Does Your Siri Make You Smile: The Nuts and Bolts of AI Comedy

I wrote for a robot one summer during graduate school, one of about six part-time jobs I took between school years (along with university "telefunder," lab rat, health/fitness teacher to girls in the inner city, and data entrant). It was a fantastic experience to bring personality to a rudimentary AI creation and work with a team of writers and robotic engineers. Our robo-ceptionist had high hopes of becoming a lounge singer, had to navigate the world of dating a Chevy Impala, and still encountered arguments with her overbearing Motherboard--all the while having the map of the building on hand to assist visitors finding their way around the facility.

One of the the joys and challenges of writing for her was to preempt possible questions, and create responses that were appropriate, witty, and within the character of the robot we'd assisted breathing life into.

Artificial Intelligence has advanced in leaps and bounds since I participated in this project well over a decade ago. We now have Alexa, Siri, and Poncho, to name a few. We're not quite to the level of Her, but hey, even I have some fondness for my Australian Male Siri. And this morning, when I asked him how I looked, and he told me, "Well, if I had to guess, I'd say you look mahvelous," well...maybe my cold human heart melted just a little...

So what is in the minds of these writers who give us our affectionate and/or sassy little bots? Katharine Schwab gives us a closer look in her article, The Daunting Task Of Making AI Funny.  She illustrates the challenges of using humor in AI, and how the writers meet them. Many of the writers come from a background in improvisation, and use this to their advantage when creating personalities.

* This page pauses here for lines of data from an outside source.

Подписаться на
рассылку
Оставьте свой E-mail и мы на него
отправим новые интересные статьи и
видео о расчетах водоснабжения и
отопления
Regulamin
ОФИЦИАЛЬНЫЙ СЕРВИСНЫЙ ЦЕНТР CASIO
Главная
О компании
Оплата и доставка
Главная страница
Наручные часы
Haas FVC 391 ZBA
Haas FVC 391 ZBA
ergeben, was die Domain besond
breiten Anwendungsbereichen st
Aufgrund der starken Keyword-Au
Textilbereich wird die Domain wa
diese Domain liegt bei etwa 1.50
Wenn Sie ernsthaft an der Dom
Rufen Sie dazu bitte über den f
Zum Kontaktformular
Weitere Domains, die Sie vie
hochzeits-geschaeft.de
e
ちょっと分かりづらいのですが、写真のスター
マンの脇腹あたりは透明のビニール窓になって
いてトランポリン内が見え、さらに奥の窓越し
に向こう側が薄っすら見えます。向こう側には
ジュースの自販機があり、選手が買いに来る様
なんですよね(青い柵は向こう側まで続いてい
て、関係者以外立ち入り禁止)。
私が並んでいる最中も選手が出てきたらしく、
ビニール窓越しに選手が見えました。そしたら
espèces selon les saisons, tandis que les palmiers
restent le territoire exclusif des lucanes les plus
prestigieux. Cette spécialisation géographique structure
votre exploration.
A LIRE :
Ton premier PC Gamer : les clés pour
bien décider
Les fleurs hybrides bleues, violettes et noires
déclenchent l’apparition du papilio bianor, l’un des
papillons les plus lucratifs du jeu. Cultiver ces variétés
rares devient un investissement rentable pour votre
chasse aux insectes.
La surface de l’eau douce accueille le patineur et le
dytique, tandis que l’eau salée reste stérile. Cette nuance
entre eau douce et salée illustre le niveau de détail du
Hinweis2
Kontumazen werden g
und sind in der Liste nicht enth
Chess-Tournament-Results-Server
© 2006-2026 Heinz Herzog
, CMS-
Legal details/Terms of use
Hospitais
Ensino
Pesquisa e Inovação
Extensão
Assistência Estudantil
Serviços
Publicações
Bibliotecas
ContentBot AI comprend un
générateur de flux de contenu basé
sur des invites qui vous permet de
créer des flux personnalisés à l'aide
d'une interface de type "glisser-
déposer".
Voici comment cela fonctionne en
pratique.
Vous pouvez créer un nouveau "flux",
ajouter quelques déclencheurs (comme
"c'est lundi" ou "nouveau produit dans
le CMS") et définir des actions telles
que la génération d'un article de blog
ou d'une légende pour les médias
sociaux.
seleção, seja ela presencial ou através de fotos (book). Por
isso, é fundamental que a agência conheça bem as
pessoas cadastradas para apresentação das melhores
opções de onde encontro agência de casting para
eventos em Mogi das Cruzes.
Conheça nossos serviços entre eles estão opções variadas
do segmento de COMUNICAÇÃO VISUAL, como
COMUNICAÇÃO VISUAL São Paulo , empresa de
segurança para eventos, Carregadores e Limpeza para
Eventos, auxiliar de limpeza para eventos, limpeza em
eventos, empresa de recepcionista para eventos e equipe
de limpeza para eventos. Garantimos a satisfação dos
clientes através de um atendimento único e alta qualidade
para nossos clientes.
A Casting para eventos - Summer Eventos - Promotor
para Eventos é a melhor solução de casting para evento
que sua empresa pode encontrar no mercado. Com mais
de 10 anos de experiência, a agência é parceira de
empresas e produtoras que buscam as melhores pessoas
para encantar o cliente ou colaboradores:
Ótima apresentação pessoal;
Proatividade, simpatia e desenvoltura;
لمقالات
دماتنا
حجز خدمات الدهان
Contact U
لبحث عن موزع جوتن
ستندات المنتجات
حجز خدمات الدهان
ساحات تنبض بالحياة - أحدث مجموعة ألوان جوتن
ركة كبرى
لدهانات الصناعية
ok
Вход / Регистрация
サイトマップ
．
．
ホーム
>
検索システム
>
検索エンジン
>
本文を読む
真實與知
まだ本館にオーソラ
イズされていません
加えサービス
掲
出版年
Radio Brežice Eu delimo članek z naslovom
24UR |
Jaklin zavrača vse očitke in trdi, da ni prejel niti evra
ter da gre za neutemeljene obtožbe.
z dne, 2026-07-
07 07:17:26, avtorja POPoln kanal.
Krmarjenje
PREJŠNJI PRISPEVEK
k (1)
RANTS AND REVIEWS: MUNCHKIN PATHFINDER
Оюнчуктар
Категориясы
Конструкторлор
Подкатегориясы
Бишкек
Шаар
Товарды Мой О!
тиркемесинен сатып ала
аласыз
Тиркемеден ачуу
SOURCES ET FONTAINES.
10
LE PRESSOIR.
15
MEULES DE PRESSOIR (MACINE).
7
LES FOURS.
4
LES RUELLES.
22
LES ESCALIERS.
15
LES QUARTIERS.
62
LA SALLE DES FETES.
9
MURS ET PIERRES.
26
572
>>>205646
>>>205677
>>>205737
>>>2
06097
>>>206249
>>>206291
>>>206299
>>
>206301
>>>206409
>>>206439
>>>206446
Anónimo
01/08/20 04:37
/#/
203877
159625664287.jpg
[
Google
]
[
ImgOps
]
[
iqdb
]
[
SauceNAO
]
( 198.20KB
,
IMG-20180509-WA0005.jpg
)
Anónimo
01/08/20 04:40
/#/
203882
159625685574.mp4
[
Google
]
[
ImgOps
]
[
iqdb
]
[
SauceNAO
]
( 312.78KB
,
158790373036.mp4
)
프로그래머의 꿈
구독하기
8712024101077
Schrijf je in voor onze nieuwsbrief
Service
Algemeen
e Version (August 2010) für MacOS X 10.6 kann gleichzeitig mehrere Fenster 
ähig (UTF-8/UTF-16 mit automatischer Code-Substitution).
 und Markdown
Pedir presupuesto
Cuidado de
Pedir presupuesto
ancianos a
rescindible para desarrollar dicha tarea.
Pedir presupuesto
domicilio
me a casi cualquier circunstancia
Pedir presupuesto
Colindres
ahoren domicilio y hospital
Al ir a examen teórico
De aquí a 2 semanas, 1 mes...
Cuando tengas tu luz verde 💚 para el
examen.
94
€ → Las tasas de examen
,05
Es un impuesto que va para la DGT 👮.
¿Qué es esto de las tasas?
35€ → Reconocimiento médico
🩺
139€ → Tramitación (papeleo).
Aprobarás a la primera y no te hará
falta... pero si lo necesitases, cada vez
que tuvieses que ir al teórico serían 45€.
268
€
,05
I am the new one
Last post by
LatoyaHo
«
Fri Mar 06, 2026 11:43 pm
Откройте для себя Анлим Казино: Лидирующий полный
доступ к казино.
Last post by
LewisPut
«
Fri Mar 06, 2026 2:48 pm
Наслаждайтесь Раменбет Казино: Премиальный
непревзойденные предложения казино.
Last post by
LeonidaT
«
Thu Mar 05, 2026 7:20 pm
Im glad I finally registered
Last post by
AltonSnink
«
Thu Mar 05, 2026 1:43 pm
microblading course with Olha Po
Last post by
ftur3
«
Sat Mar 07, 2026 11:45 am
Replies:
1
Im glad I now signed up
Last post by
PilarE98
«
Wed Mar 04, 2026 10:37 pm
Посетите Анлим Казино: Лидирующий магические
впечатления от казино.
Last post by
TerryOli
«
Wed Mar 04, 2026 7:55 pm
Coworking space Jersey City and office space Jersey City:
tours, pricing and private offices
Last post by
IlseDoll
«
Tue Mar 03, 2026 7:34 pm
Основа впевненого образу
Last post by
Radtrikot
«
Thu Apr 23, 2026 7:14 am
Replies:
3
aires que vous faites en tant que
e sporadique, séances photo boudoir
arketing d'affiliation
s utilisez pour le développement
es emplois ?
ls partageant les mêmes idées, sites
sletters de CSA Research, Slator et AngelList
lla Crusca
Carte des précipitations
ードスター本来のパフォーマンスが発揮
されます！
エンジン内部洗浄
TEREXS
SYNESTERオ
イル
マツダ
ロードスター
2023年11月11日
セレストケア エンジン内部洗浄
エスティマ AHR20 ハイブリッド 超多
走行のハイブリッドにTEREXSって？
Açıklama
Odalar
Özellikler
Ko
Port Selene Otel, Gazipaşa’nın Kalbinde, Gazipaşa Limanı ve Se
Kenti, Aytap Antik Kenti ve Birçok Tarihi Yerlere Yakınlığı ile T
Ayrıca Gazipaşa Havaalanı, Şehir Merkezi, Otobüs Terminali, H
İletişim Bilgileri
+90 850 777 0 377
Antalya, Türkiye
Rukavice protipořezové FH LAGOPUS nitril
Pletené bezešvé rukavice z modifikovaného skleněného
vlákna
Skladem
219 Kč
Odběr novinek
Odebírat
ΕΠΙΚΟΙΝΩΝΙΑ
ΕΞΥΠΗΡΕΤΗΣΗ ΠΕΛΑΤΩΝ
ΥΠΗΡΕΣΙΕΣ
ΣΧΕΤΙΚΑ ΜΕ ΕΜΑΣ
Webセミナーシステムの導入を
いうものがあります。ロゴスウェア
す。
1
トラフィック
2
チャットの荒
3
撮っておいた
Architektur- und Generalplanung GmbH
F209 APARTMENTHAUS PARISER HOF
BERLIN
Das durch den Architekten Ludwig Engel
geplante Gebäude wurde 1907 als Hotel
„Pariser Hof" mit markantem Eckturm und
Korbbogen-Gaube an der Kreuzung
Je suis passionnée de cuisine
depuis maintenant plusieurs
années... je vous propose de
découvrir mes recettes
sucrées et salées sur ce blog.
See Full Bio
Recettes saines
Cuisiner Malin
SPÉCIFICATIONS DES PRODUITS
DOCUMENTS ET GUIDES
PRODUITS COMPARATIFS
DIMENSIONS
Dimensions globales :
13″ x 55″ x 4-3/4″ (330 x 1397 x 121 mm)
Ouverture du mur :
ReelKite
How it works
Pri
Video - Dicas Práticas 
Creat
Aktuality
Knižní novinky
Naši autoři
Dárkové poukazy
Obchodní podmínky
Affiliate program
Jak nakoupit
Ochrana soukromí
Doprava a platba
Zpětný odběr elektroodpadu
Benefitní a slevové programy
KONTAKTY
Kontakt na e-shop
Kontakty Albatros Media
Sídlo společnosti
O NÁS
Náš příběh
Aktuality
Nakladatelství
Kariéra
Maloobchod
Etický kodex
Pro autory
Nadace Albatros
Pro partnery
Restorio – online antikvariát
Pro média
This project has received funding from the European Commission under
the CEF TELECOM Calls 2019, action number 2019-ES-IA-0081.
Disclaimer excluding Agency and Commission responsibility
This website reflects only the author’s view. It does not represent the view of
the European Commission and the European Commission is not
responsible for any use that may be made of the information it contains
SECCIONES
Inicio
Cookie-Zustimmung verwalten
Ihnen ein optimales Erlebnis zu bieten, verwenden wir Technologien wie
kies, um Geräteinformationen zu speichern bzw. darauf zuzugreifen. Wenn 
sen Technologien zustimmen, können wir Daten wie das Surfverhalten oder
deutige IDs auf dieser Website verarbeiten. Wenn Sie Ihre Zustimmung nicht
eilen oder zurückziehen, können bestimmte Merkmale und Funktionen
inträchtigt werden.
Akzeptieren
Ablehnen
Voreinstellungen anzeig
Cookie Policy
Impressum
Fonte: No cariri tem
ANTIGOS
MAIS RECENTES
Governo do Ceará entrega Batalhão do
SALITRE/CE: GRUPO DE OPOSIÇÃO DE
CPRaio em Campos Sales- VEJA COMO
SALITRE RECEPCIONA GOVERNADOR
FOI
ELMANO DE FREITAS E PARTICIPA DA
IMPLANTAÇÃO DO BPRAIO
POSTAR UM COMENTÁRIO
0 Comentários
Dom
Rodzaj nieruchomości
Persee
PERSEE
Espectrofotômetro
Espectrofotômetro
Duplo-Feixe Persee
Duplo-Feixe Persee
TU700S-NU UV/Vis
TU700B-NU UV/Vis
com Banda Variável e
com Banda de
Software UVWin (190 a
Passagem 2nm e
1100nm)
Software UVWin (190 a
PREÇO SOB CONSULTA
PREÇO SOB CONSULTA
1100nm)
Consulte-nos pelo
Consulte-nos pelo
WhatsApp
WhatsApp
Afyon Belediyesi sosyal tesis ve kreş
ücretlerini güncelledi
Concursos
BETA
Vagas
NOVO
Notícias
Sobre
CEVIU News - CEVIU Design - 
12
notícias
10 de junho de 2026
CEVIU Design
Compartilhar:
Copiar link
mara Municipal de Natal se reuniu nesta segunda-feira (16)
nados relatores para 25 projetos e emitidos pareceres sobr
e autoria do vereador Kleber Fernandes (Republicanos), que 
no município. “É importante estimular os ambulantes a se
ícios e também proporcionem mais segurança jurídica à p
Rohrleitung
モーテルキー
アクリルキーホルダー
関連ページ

[Sarah] Wulfeck [creative director of Pullstring] thinks of writing for chatbots like writing a script for only one half of the conversation—the other half is an improv partner. - Fast Code Design

Furthermore, it's important that our little bot-friends have a thick skin. If you've ever tried to insult Alexa, like my children have, then you'll know she has a polite comeback for everything. The patience of a nuts-and-bolts-saint. Cofounder of Howdy AI (Howdy is "a friendly, trainable bot that helps Slack teams with work"), Ben Brown, told Ms. Schwab:

"We have an approach that our bot always seeks to take the responsibility for the problem," he says. "It bends over backward to accept the blame and self-deprecatingly blame it on its own technology. Things like, 'gosh, with all this computing power available to me, I still can’t figure out what you’re trying to say.' It jokes about its inability to laugh or ability to know what the real joke is." - Fast Code Design

Maybe the bots should take to politics???

So, for now, yes, these bots have limitations, but writers have found some pretty entertaining creative ways around them. And if you have the time and patience to amuse yourself with your own little sidekick, you might discover some of these "easter eggs," giving a little nod to some screenwriter out there who's found a job in the aging 21st Century.